> _What the task asks_
Everything from the line that contains "Image 2: 3.6" to the end of the data below is to be reproduced verbatim; leave all else out.

> _Task input_
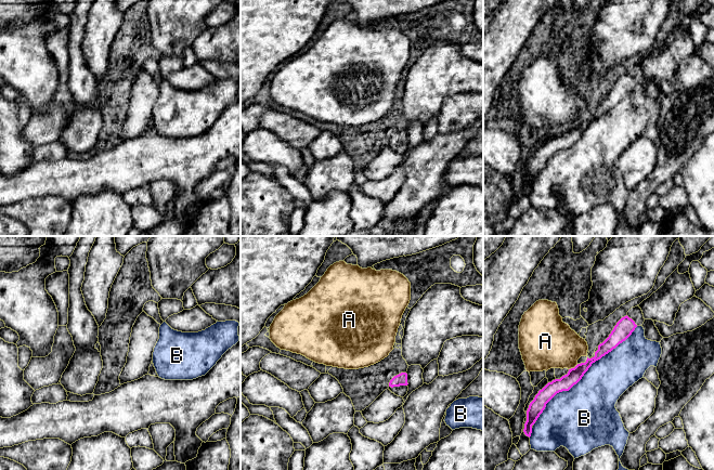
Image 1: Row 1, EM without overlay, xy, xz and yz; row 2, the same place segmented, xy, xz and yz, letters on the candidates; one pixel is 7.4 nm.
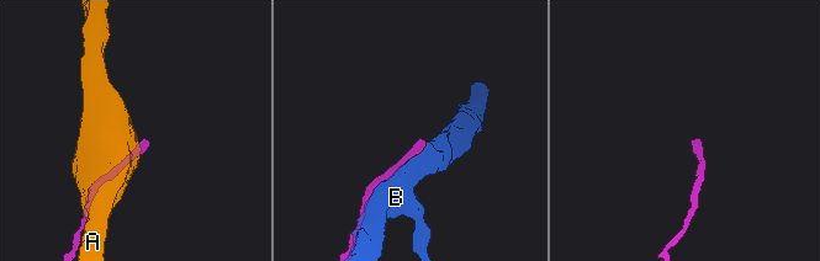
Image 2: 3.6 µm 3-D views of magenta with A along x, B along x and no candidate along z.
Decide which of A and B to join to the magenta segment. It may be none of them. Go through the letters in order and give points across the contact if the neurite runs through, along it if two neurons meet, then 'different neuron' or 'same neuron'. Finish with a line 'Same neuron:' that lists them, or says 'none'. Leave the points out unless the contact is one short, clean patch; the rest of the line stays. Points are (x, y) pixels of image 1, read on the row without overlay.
A: border yz (578, 121), (569, 127); different neuron
B: different neuron
Same neuron: none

> _Answer section_
Image 2: 3.6 µm 3-D views of magenta with A along x, B along x and no candidate along z.
Decide which of A and B to join to the magenta segment. It may be none of them. Go through the letters in order and give points across the contact if the neurite runs through, along it if two neurons meet, then 'different neuron' or 'same neuron'. Finish with a line 'Same neuron:' that lists them, or says 'none'. Leave the points out unless the contact is one short, clean patch; the rest of the line stays. Points are (x, y) pixels of image 1, read on the row without overlay.
A: border yz (578, 121), (569, 127); different neuron
B: different neuron
Same neuron: none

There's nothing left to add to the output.